Problem with protecting against eBGP attack is, that policers work by bps (except DDoS policers, you can actually almost certainly make any policer in PFE bps->pps by changing its application by poking directly at memory, but it would be cleared by next reboot or 'commit full'). And you can only cope with maybe 4Mbps of traffic, so either you accept convergence issues in BGP or you accept that eBGP can bring you down. If you absolutely positively must fix this, then one way to get closer is to police <1400B BGP at very low rate and >1400B BGP at high enough rate for convergence, but you'd need separate policers per BGP so that one BGP neighbor cannot bring another down by killing hello packets.

One quick and dirty fix to protect eBGP from iBGP, but not from other eBGP would be to run all your eBGP as 'passive' and run your route reflectors as 'passive'. Then your PE would open connection to RR and your customers would open connection to your PE, this is already classified to different terms in ddos-protection filter:

HCFPC2(le_ruuter vty)# show filter Index Semantic Name -------- ---------- ------ 46137345 Classic HOSTBOUND_IPv4_FILTER HCFPC2(le_ruuter vty)# show filter index 46137345 program term HOSTBOUND_BGP_TERM1 term priority 0 payload-protocol 6 destination-port 179 then accept queue 0 policer template __ddos_BGP_aggregate_policer__ policer __ddos_BGP_aggregate_policer__-HOSTBOUND_BGP_TERM1 app_type 23 bandwidth-limit 34359738360 bits/sec burst-size-limit 16777215 bytes discard count __ddos_BGP_aggregate_pass__ ddos proto 5120 term HOSTBOUND_BGP_TERM2 term priority 0 payload-protocol 6 source-port 179 then accept queue 0 policer template __ddos_BGP_aggregate_policer__ policer __ddos_BGP_aggregate_policer__-HOSTBOUND_BGP_TERM2 app_type 23 bandwidth-limit 34359738360 bits/sec burst-size-limit 16777215 bytes discard count __ddos_BGP_aggregate_pass__ ddos proto 5120

Now only change needed, would be to put these under different BGP policer, then your customers would be policed separately to your iBGP and attack wouldn't bring core down.

Dimensioning

It's really strange how Juniper has dimensioned their boxes. MX80 goes down on 4Mbps/10kpps flood, while RE CPU (PQ3, 8572) and LC CPU (PQ3, 8544) both are 90% idle during the event, while all ISIS, LDP, BGP remain down until attack stops.

MX960 RP CPU (4xXEON) MPC2 LC CPU (PQ3, 8548) isn't faring significantly better than MX80, if attack and protected service are in same MPC, it cannot handle anywhere near stock ddos-protection 20kpps, but will bring core BGP down. Maybe MX960 can do 15kpps.
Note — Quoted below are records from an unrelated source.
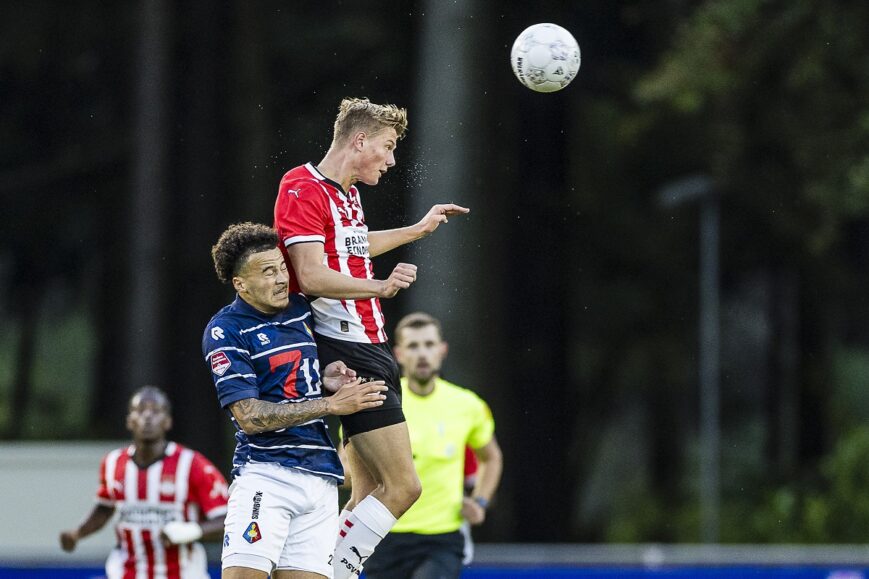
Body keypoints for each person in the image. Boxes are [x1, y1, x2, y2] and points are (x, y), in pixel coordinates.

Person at [273, 96, 470, 578]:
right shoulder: (301, 187)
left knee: (364, 497)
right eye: (387, 146)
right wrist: (379, 287)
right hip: (347, 350)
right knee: (403, 488)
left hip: (372, 346)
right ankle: (330, 573)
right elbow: (312, 274)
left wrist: (417, 230)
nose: (392, 158)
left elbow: (354, 247)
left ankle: (326, 570)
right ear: (358, 141)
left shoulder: (347, 194)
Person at [203, 222, 388, 579]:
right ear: (240, 284)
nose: (281, 279)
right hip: (267, 476)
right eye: (268, 272)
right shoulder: (225, 330)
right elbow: (249, 416)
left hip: (320, 480)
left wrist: (323, 378)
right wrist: (330, 406)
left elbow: (289, 381)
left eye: (283, 267)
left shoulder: (300, 309)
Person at [362, 312, 503, 579]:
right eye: (414, 346)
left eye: (429, 344)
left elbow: (491, 457)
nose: (422, 354)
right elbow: (347, 463)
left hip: (442, 537)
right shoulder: (381, 402)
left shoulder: (467, 405)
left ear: (442, 350)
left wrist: (480, 501)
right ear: (399, 354)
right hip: (386, 533)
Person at [59, 386, 229, 579]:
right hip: (125, 572)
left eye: (156, 411)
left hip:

T4k RP CPU (2xXEON) FPC5 LC CPU (QorIQ P2020) can actually handle stock ddos-protection 20kpps rate, but not 30kpps, so if you can push two protocols to ddos-protection, it's still going to be down.
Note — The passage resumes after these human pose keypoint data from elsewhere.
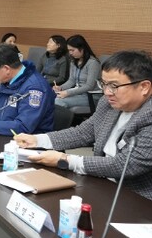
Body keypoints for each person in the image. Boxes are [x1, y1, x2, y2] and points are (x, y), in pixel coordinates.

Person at [15, 50, 152, 200]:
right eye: (104, 84)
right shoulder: (108, 104)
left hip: (137, 198)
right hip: (101, 183)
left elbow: (126, 165)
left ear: (144, 87)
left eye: (114, 85)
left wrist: (66, 160)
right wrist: (37, 140)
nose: (107, 92)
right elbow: (83, 132)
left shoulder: (148, 115)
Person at [54, 34, 101, 109]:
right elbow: (71, 80)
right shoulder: (74, 61)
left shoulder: (93, 63)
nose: (70, 53)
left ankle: (63, 117)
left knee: (58, 101)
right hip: (78, 93)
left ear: (82, 49)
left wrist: (68, 93)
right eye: (69, 50)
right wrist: (61, 88)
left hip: (90, 96)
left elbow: (89, 86)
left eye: (72, 50)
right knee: (51, 97)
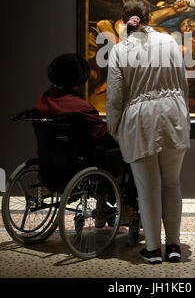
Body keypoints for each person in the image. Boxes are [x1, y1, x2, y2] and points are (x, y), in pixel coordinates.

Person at [106, 0, 190, 264]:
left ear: (125, 19)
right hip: (173, 114)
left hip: (140, 120)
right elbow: (182, 84)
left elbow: (115, 97)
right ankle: (174, 246)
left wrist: (115, 128)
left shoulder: (120, 50)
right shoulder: (169, 42)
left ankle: (153, 249)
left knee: (148, 188)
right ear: (149, 17)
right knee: (172, 183)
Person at [34, 53, 138, 225]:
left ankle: (102, 207)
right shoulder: (80, 107)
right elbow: (102, 135)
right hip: (80, 164)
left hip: (50, 166)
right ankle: (126, 207)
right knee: (131, 158)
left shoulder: (43, 100)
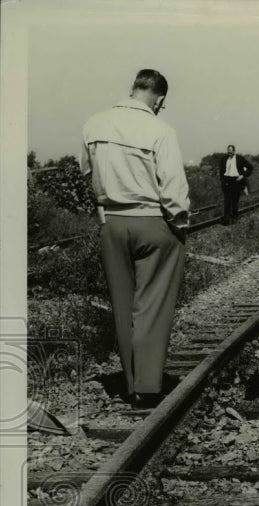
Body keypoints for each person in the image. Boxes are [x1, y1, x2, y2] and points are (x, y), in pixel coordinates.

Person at [81, 68, 190, 409]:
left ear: (134, 89)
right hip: (152, 220)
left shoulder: (94, 124)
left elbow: (87, 171)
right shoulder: (161, 130)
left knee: (123, 307)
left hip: (112, 223)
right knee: (152, 305)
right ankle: (147, 386)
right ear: (159, 99)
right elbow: (173, 188)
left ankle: (130, 384)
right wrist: (179, 225)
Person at [218, 145, 253, 223]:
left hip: (236, 181)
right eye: (228, 151)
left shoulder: (240, 159)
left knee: (234, 201)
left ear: (234, 151)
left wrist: (242, 176)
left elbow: (250, 167)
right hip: (226, 181)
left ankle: (234, 219)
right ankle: (227, 220)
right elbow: (221, 170)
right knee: (227, 201)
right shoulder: (224, 159)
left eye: (231, 151)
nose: (229, 152)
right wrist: (222, 179)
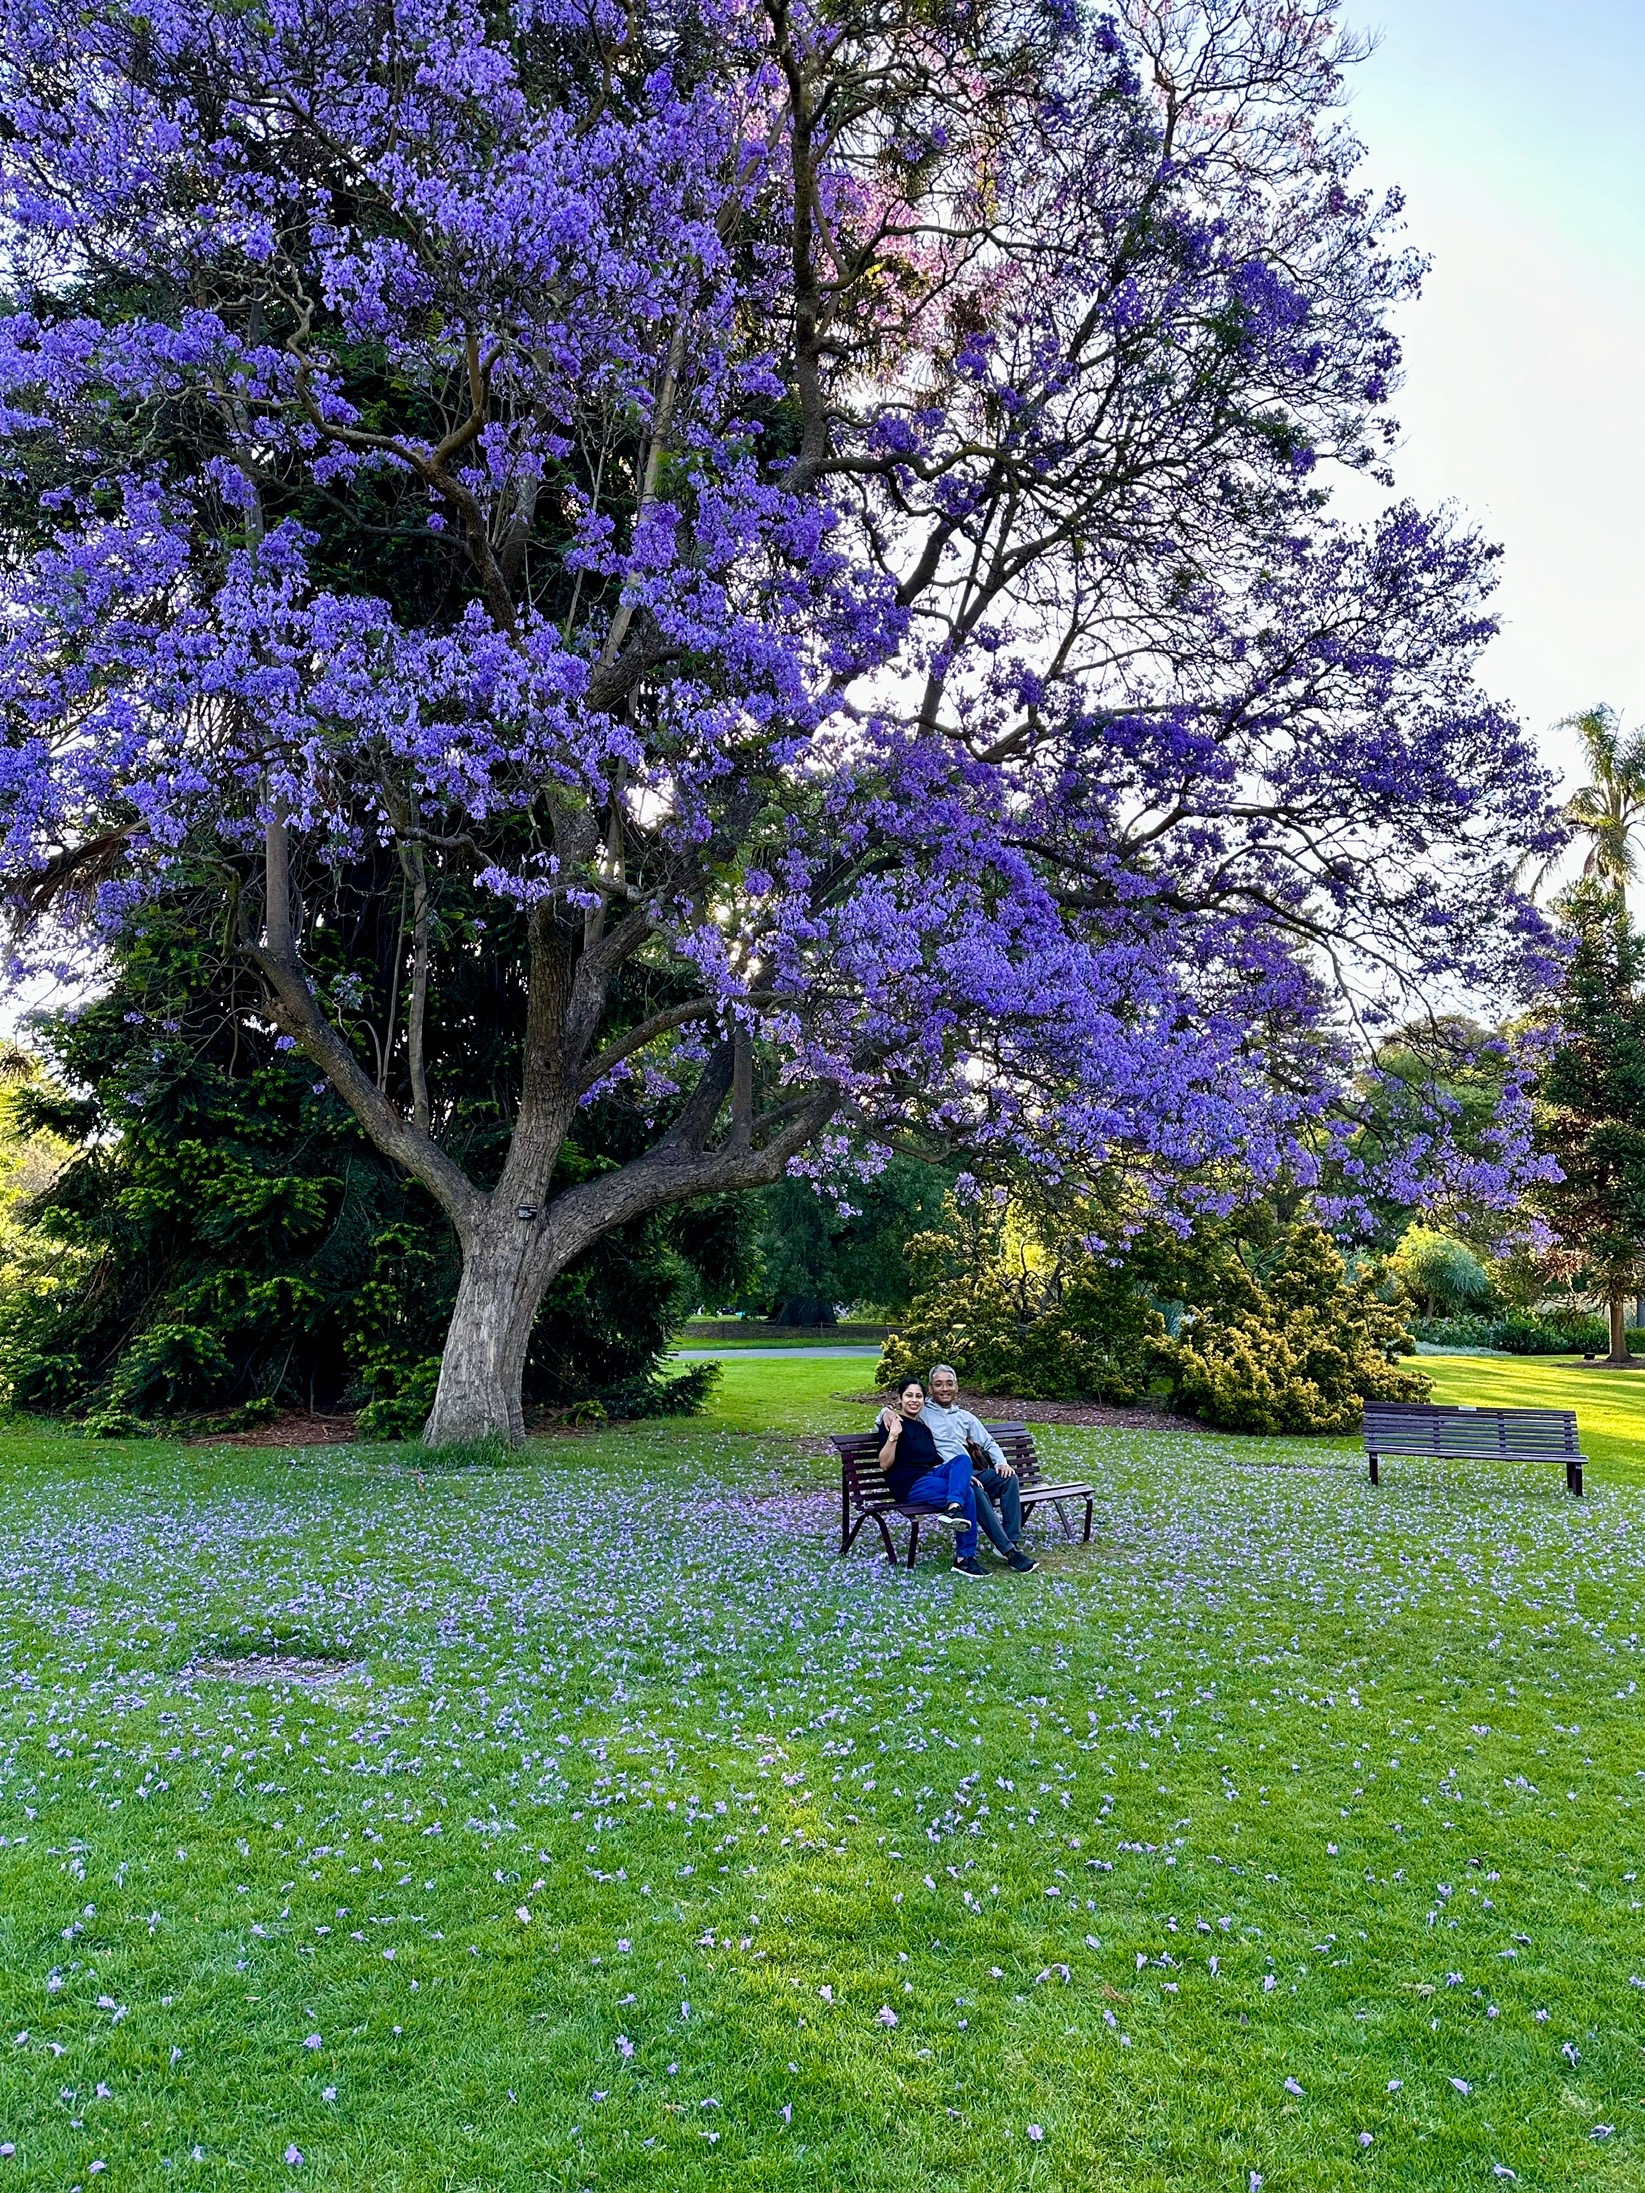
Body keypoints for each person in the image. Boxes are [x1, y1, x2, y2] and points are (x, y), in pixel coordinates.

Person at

There clearly is some per linecard non-configurable policer which limits JunOS control-plane performance to much slower rate than what it realistically can handle, this is as stupid as 'mls rate-limit unicast cef receive' on 7600, essentially you're underclocking your control-plane, making it die under lower than max load. However, if we could control traffic in pps level, it wouldn't matter 5kpps is plenty for BGP convergence. But as we must limit in bps and prepare for worst-case scenario, policer values need to be ridiculously small. Maybe you allow from customer BGP, VRRP, DHCP, PIM, BFD. Now if you want that VRRP flood will only kill VRRP not other service, you need separate policer for each, but on aggregate they can't be over 4Mbps, so you're left with 800kbps per protocol, if you share equally, of course BGP is only capacity hungry protocol.

Solution

It's confusing why control plane protection is even user configurable feature, as it can be strictly restricted and pps limited per session dynamically as services are turned on, this is perfectly doable in Trio hardware, no user input needed.
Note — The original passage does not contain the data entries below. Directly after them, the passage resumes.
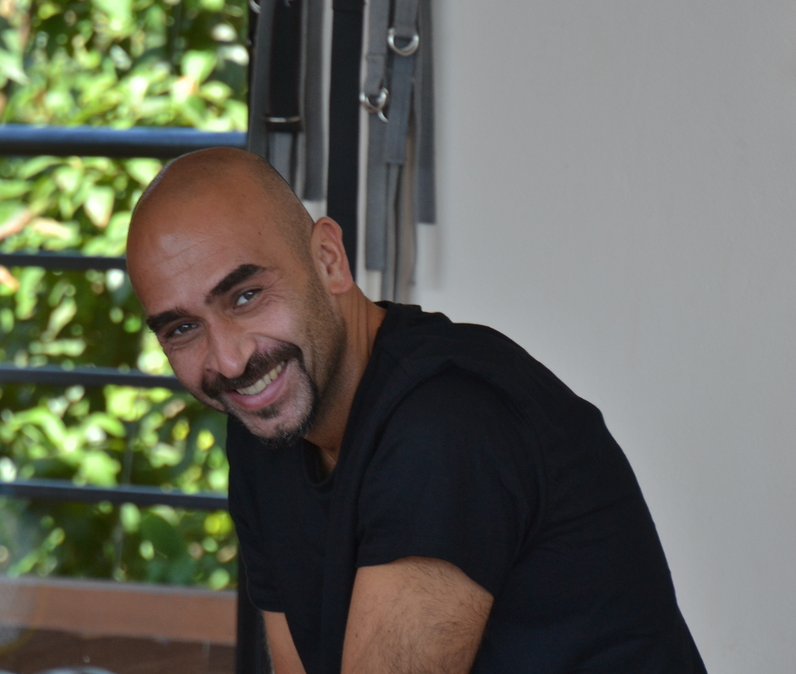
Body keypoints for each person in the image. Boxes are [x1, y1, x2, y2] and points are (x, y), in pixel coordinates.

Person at [125, 148, 706, 674]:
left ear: (329, 260)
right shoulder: (268, 430)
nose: (229, 361)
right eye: (182, 329)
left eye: (246, 296)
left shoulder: (445, 422)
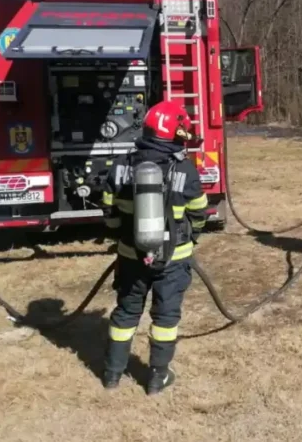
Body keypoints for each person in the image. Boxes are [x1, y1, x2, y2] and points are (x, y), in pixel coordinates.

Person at [100, 100, 208, 395]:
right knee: (165, 317)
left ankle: (112, 374)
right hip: (173, 258)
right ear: (174, 130)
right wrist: (191, 236)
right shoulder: (185, 168)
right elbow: (199, 211)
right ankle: (157, 377)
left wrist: (120, 237)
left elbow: (109, 210)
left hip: (130, 254)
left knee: (125, 312)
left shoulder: (122, 164)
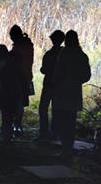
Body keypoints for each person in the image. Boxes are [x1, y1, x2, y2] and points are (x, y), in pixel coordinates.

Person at [52, 30, 91, 158]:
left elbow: (57, 73)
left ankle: (65, 148)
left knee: (63, 121)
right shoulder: (82, 55)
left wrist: (57, 85)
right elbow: (87, 75)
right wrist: (76, 80)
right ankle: (68, 148)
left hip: (62, 92)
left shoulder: (64, 54)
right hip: (74, 92)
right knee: (71, 121)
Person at [37, 30, 65, 141]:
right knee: (56, 110)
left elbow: (44, 69)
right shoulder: (64, 54)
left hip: (48, 84)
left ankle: (44, 133)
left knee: (43, 108)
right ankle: (54, 133)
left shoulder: (49, 54)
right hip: (59, 85)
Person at [9, 25, 34, 136]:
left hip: (19, 77)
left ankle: (16, 125)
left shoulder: (19, 47)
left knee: (16, 102)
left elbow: (16, 62)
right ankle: (18, 125)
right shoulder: (28, 45)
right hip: (26, 76)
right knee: (20, 103)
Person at [0, 51, 25, 144]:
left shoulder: (3, 70)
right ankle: (9, 136)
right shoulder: (19, 72)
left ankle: (6, 137)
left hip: (5, 97)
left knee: (6, 118)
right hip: (15, 97)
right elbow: (23, 86)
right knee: (14, 117)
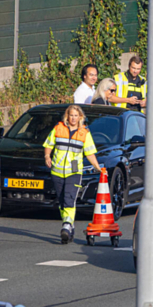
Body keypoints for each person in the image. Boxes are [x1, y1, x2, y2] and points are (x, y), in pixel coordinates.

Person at [43, 105, 104, 244]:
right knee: (62, 201)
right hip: (57, 171)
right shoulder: (58, 129)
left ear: (80, 117)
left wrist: (97, 167)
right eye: (71, 115)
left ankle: (66, 225)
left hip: (74, 172)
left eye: (76, 116)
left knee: (69, 198)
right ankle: (70, 225)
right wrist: (47, 156)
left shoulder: (84, 133)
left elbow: (90, 153)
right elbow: (49, 144)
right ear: (67, 116)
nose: (73, 118)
And at very least you should be able to do L2 filters on L3 interfaces, so you could drop everything except IPv4, IPv6, ARP ethertypes and remove most hard to protect attack vectors.

If you need something useful today, put core and edge in different MPC and use ddos-protection feature so that edge cannot congest core. For single linecard system like MX80 there unfortunately isn't any really practical way today.